1. level of consciousness (LOC) : is this person alert? drowsy? lethargic?
2. Head
- Head: check for any abrasions, lice, bumps, etc
- eyes: check for PERRLA (Pupils Equal and Round and Reactive to Light and Accomodation)
- nose
- mouth
check inside the mouth for any mouth sores
3. Neck
- lymph node ( is it swollen?)
- jugular vein distention ( JVD)
4. Arms
- Cap refill ( fingernails; does it refill in 3 secs. or less?)
- hand grip
- radial pulse
- ROM, strength
5. chest
- respiration (shallow?regular?irregular? normal respiratory rate: 12-20 breaths per min)

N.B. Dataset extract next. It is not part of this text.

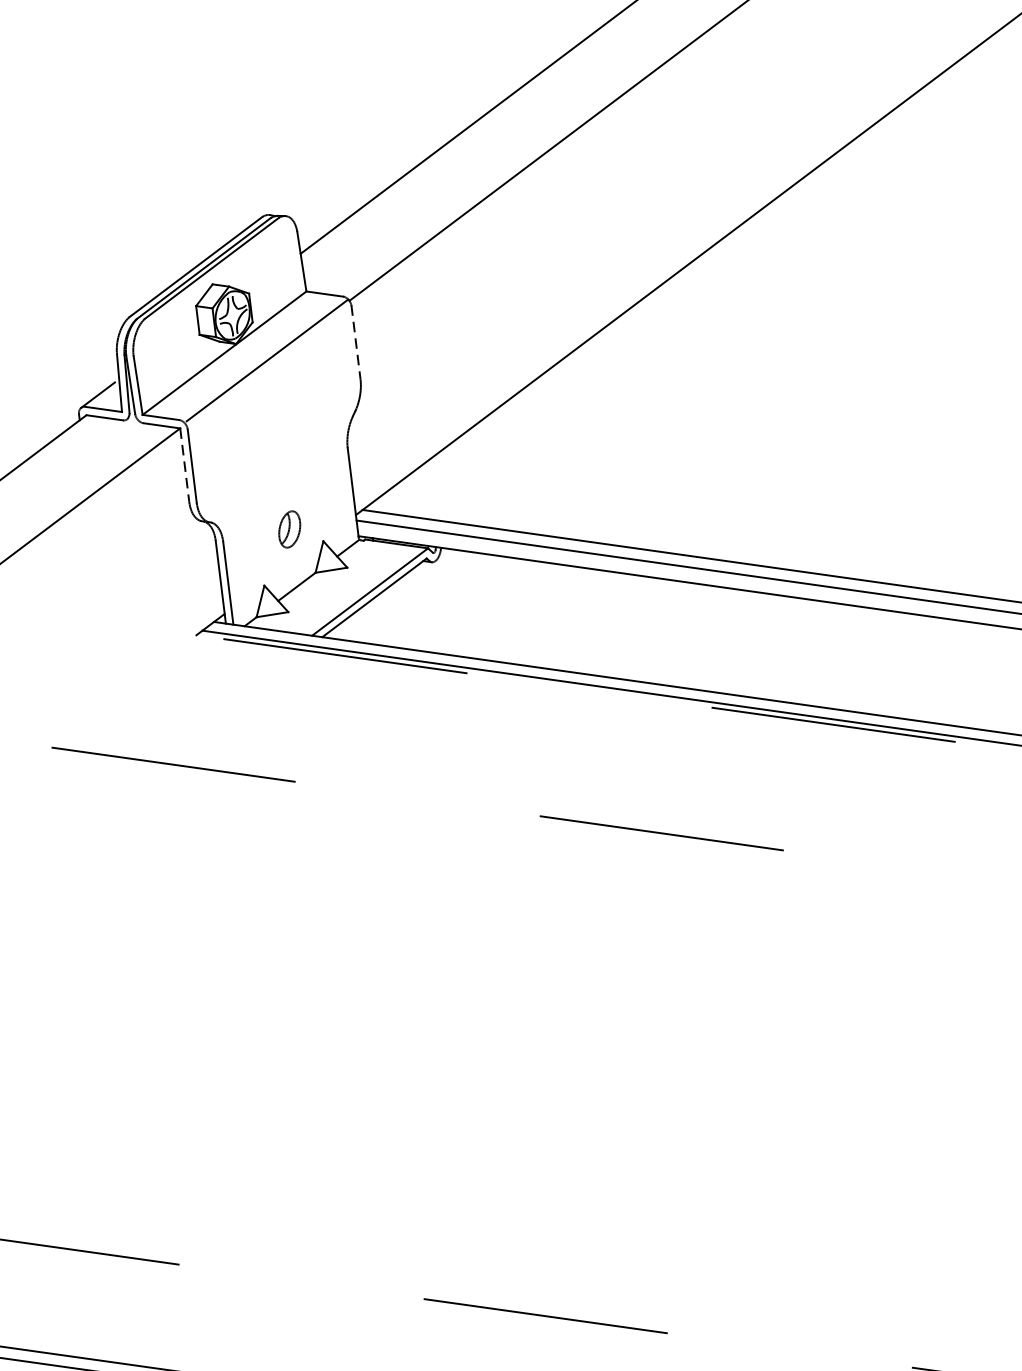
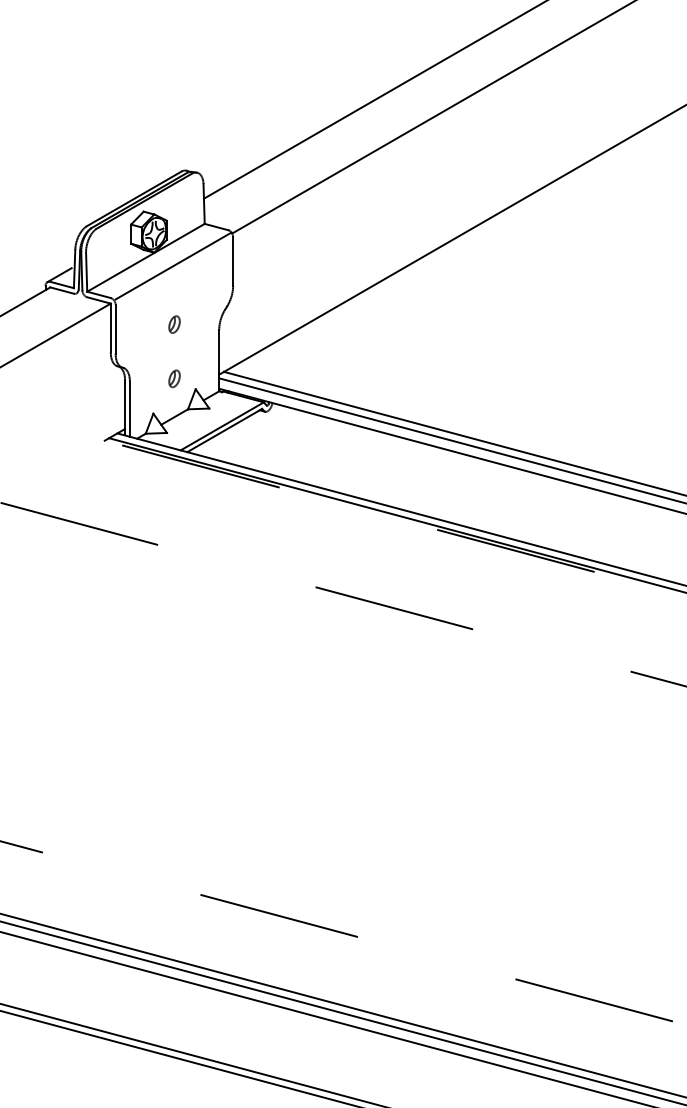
line: (356, 342) -> (233, 261), dashed -> solid
part: (279, 447) -> (174, 324), added
line: (184, 465) -> (110, 328), dashed -> solid
part: (289, 529) -> (174, 378), size x0.71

- skin turgor( does the skin tent up? to assess patient's hydration status)
- apical pulse( left mid clavicular, 5th intercostal space.)
- lung sounds
6. abdomen
- abdominal exam ( bowel sound) : inspect, auscultate, palate.
- BM
- Pain
7. GU
- bladder distention
8. Legs
- pedal pulse (check dorsalis pedis)
- edema
- Homan's sign ( ask patient to dorsiflex their feet while you hold their calf. If sharp pain is present, there's a possible deep vein thrombosis)
- cap refill . ( for the toenails)
- ROM
* Throughout the assessment process, inspect the skin.